RFL Chief Executive Nigel Wood said, "The best performing [Championship] club will be guaranteed admission to Super League, either at the expense of the worst performing club or by expanding the competition," he said.

On 4 August 2010, the RFL announced that the number of licences would remain at 14. Once Widnes were granted a licence, the RFL's decision meant that at least one existing Super League club would be left out of the competition.

The final Super League lineup for the 2012–14 period was set on 26 July 2011, when Crusaders announced that they had withdrawn their application for a licence, believing that they were not financially able to sustain themselves in Super League in the near future. The club had gone into administration after the 2010 season, This decision provided a reprieve for Wakefield Trinity, who had been expected to be denied a licence after also going into administration in the 2010–11 close season. Crusaders' former place in Super League was filled by Widnes.

===Outcome===
A summary of licence applications was released with a grading of each club's application by the RFL on 8 September 2011. Clubs were graded as follows:

Super League Licences
| A licence | B licence | C licence |
| Hull F.C. | Bradford Bulls | Castleford Tigers |
| Leeds Rhinos | St. Helens | Widnes Vikings |
| Warrington Wolves | Catalans Dragons | Halifax |
| Wigan Warriors | Huddersfield Giants | Harlequins |
| | Hull Kingston Rovers | Salford City Reds |
| | Wakefield Trinity Wildcats | |

| † | Team elevated to Super League |
| ‡ | Awarded licence but not promoted |

- Barrow Raiders did not meet the criteria for a C licence and Crusaders withdrew their application.

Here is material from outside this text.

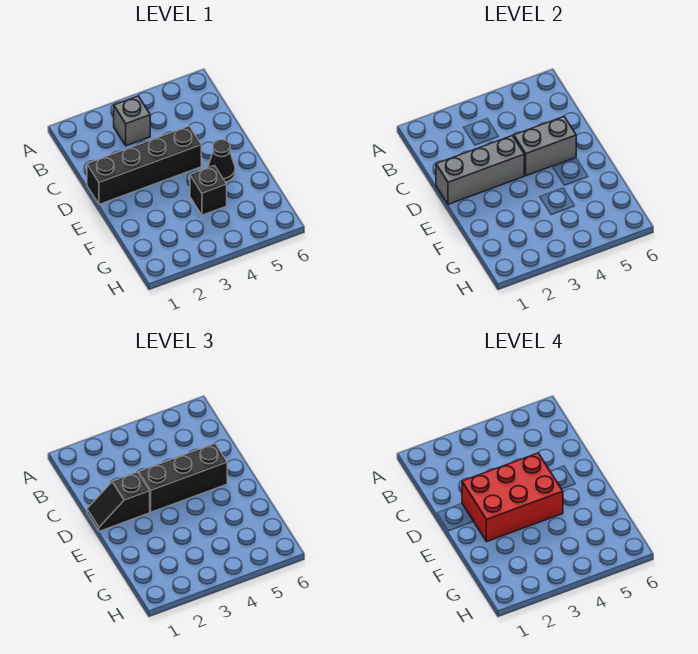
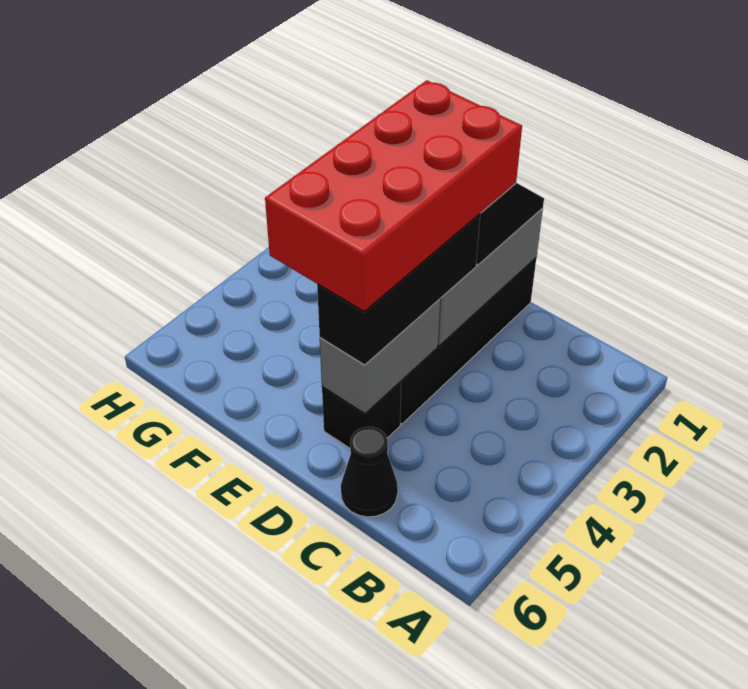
grey 1x1 brick [114,96,150,146] -> none
red 2x3 brick [462,453,563,542] -> red 2x4 brick [265,80,522,311]
black 1x1 cone [208,140,235,182] -> black 1x1 cone moved to [341,427,398,517]
black 1x1 brick [190,165,227,215] -> black 1x1 brick moved to [322,382,401,448]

Using the RFL criteria, there has been an increase in the standard of Super League clubs on the previous licensing period. Wigan Warriors improved from a B to an A licence. Catalans Dragons, Hull Kingston Rovers and Huddersfield Giants improved from a C to a B licence. There were three additional applications, with only one not meeting minimum requirements.

On 31 March 2011, Widnes were granted a licence for the 2012-2014 Super League seasons. Halifax had also met the requirements for a licence, but were not awarded one. Barrow had failed with their licence bid.

==The future: 2015–17 licences==

Planning for the next licence period, 2015–17, began in 2009. The RFL, working with its members in Super League and the Championship to agree minimum standards in Business Management, Facilities, Finance, Commercial/Marketing/Community and Playing Strength/Performance.

Gary Tasker, the RFL's Director of Development, reiterated: "Clubs need to be aware that we are raising the bar for the next licence period and showcasing the Super League competition in high quality, 21st Century stadium facilities remains a key strategic objective."

This was, however, a complete waste of time as the RFL decided on a completely new structure for the 2015 Super League season which included bringing back promotion and relegation.

However in 2023, the RFL in association with IMG effectively brought back licensing in the form of Grading, a more robust points operated system that ranked every professional club.